Médicos neurologistas explicam que o grande problema das drogas é que elas danificam o cérebro. Aprendemos que os neurônios são células que não se regeneram. Então, os danos causados pela química serão irreversíveis. Se usarmos drogas constantemente, poderemos sofrer perda de memória ou até demência. Em pessoas que têm distúrbios psicológicos ou psiquiátricos, o efeito das drogas potencializa as crises psicóticas e paranóicas, aumentando a agressividade e o descontrole.
Poderemos ter problemas circulatórios, derrames, sangramentos (hemorragias) ou parada cardíaca. Sem contar que as drogas enfraquecem o organismo, facilitando o aparecimento de outras infecções. Aí, é muito importante lembrar os riscos de se contrair aids, hepatite e várias outras doenças por compartilhar seringas ou manter relações sexuais sem camisinha nos momentos de euforia.
A médio prazo, as drogas nos levam a uma mudança visível de comportamento, causando sérios problemas nos nossos relacionamentos com amigos, família e colegas de trabalho. O próprio desempenho no trabalho fica comprometido e pode levar ao desemprego. Em pouco tempo, o indivíduo chega a um grau de dependência tão alto, que ele perde a noção de seus atos. Ele passa a viver em função de obter as drogas.

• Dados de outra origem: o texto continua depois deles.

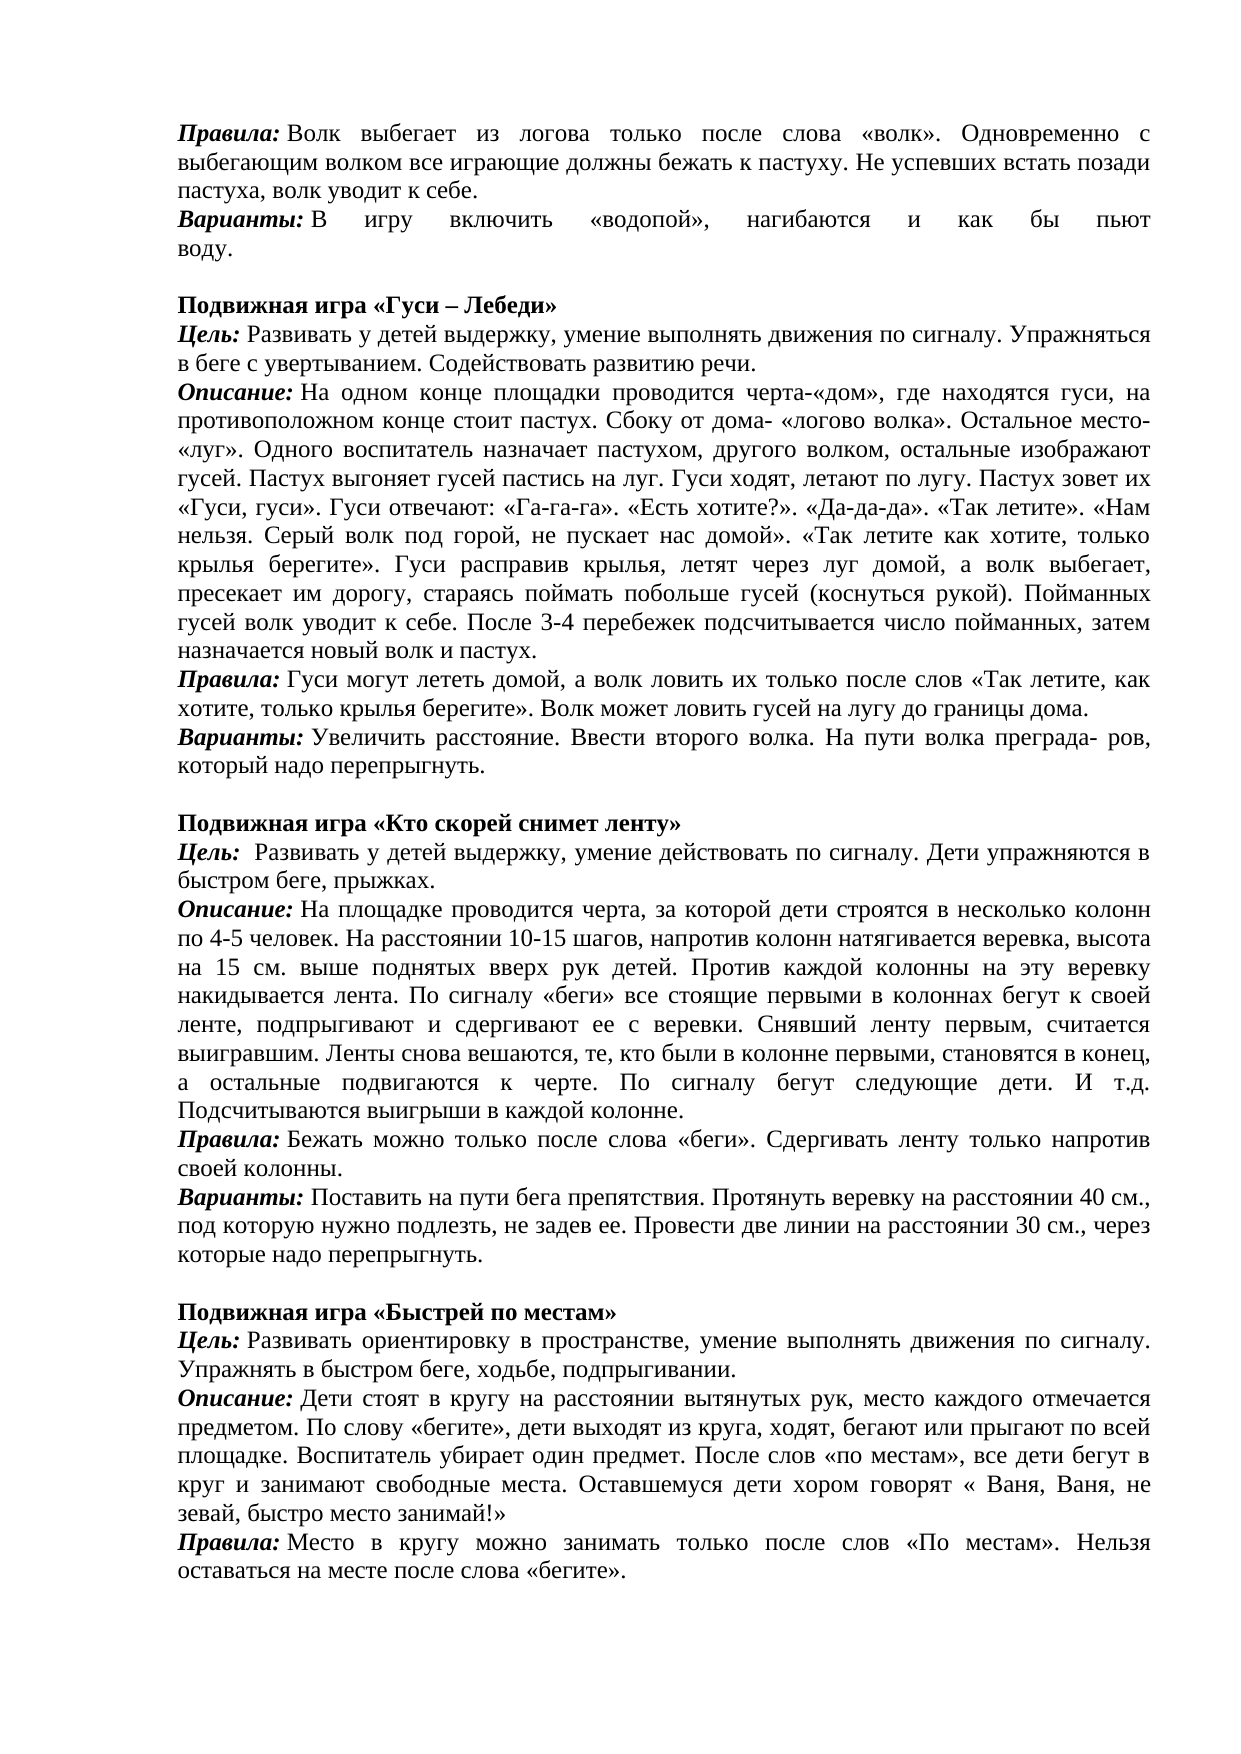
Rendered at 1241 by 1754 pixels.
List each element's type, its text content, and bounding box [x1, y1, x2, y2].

text Варианты: В игру включить «водопой», нагибаются и как бы пьют воду. [177, 204, 1152, 262]
text Варианты: Поставить на пути бега препятствия. Протянуть веревку на расстоянии 40 см., под которую нужно подлезть, не задев ее. Провести две линии на расстоянии 30 см., через которые надо перепрыгнуть. [177, 1182, 1152, 1268]
text Подвижная игра «Быстрей по местам» [177, 1297, 1152, 1326]
text Цель: Развивать у детей выдержку, умение выполнять движения по сигналу. Упражняться в беге с увертыванием. Содействовать развитию речи. [177, 319, 1152, 377]
text Описание: На площадке проводится черта, за которой дети строятся в несколько колонн по 4-5 человек. На расстоянии 10-15 шагов, напротив колонн натягивается веревка, высота на 15 см. выше поднятых вверх рук детей. Против каждой колонны на эту веревку накидывается лента. По сигналу «беги» все стоящие первыми в колоннах бегут к своей ленте, подпрыгивают и сдергивают ее с веревки. Снявший ленту первым, считается выигравшим. Ленты снова вешаются, те, кто были в колонне первыми, становятся в конец, а остальные подвигаются к черте. По сигналу бегут следующие дети. И т.д. Подсчитываются выигрыши в каждой колонне. [177, 894, 1152, 1124]
text Цель: Развивать у детей выдержку, умение действовать по сигналу. Дети упражняются в быстром беге, прыжках. [177, 837, 1152, 894]
text Правила: Гуси могут лететь домой, а волк ловить их только после слов «Так летите, как хотите, только крылья берегите». Волк может ловить гусей на лугу до границы дома. [177, 664, 1152, 722]
text Подвижная игра «Гуси – Лебеди» [177, 291, 1152, 319]
text Правила: Волк выбегает из логова только после слова «волк». Одновременно с выбегающим волком все играющие должны бежать к пастуху. Не успевших встать позади пастуха, волк уводит к себе. [177, 118, 1152, 204]
text Подвижная игра «Кто скорей снимет ленту» [177, 808, 1152, 837]
text Описание: Дети стоят в кругу на расстоянии вытянутых рук, место каждого отмечается предметом. По слову «бегите», дети выходят из круга, ходят, бегают или прыгают по всей площадке. Воспитатель убирает один предмет. После слов «по местам», все дети бегут в круг и занимают свободные места. Оставшемуся дети хором говорят « Ваня, Ваня, не зевай, быстро место занимай!» [177, 1383, 1152, 1527]
text Правила: Место в кругу можно занимать только после слов «По местам». Нельзя оставаться на месте после слова «бегите». [177, 1527, 1152, 1584]
text Описание: На одном конце площадки проводится черта-«дом», где находятся гуси, на противоположном конце стоит пастух. Сбоку от дома- «логово волка». Остальное место- «луг». Одного воспитатель назначает пастухом, другого волком, остальные изображают гусей. Пастух выгоняет гусей пастись на луг. Гуси ходят, летают по лугу. Пастух зовет их «Гуси, гуси». Гуси отвечают: «Га-га-га». «Есть хотите?». «Да-да-да». «Так летите». «Нам нельзя. Серый волк под горой, не пускает нас домой». «Так летите как хотите, только крылья берегите». Гуси расправив крылья, летят через луг домой, а волк выбегает, пресекает им дорогу, стараясь поймать побольше гусей (коснуться рукой). Пойманных гусей волк уводит к себе. После 3-4 перебежек подсчитывается число пойманных, затем назначается новый волк и пастух. [177, 377, 1152, 664]
text Цель: Развивать ориентировку в пространстве, умение выполнять движения по сигналу. Упражнять в быстром беге, ходьбе, подпрыгивании. [177, 1326, 1152, 1383]
text Варианты: Увеличить расстояние. Ввести второго волка. На пути волка преграда- ров, который надо перепрыгнуть. [177, 722, 1152, 779]
text Правила: Бежать можно только после слова «беги». Сдергивать ленту только напротив своей колонны. [177, 1124, 1152, 1182]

Começa a vender seus pertences de valor, depois começam a furtar objetos da própria casa, da família, dos amigos, até que se vê roubando ou mesmo matando para conseguir o dinheiro e comprar a droga.
Enquanto isso, todos aqueles que nos amam e nos cercam entram num cenário de sofrimento e impotência. Muitas vezes, a única solução é a internação em centros de recuperação, o que é doloroso não só para o indivíduo, como para toda a sua família. Afinal, o tratamento de desintoxicação é extremamente difícil e lento. E o dependente será eternamente um dependente, tendo que passar toda a sua vida em recuperação.
As estatísticas mostram que quem começa a usar drogas na adolescência e se vicia vive, em média, até os 23 anos de idade. Se considerarmos que a expectativa de vida do brasileiro hoje é de 76 anos, será que vale a pena sacrificarmos dois terços das nossas vidas para garantir sensações e prazeres por algumas horas? Se é emoção o que queremos, um passeio na montanha russa, um salto de pára-quedas, um rapel pelas cachoeiras da região ou qualquer outra aventura pode ser bem mais interessante!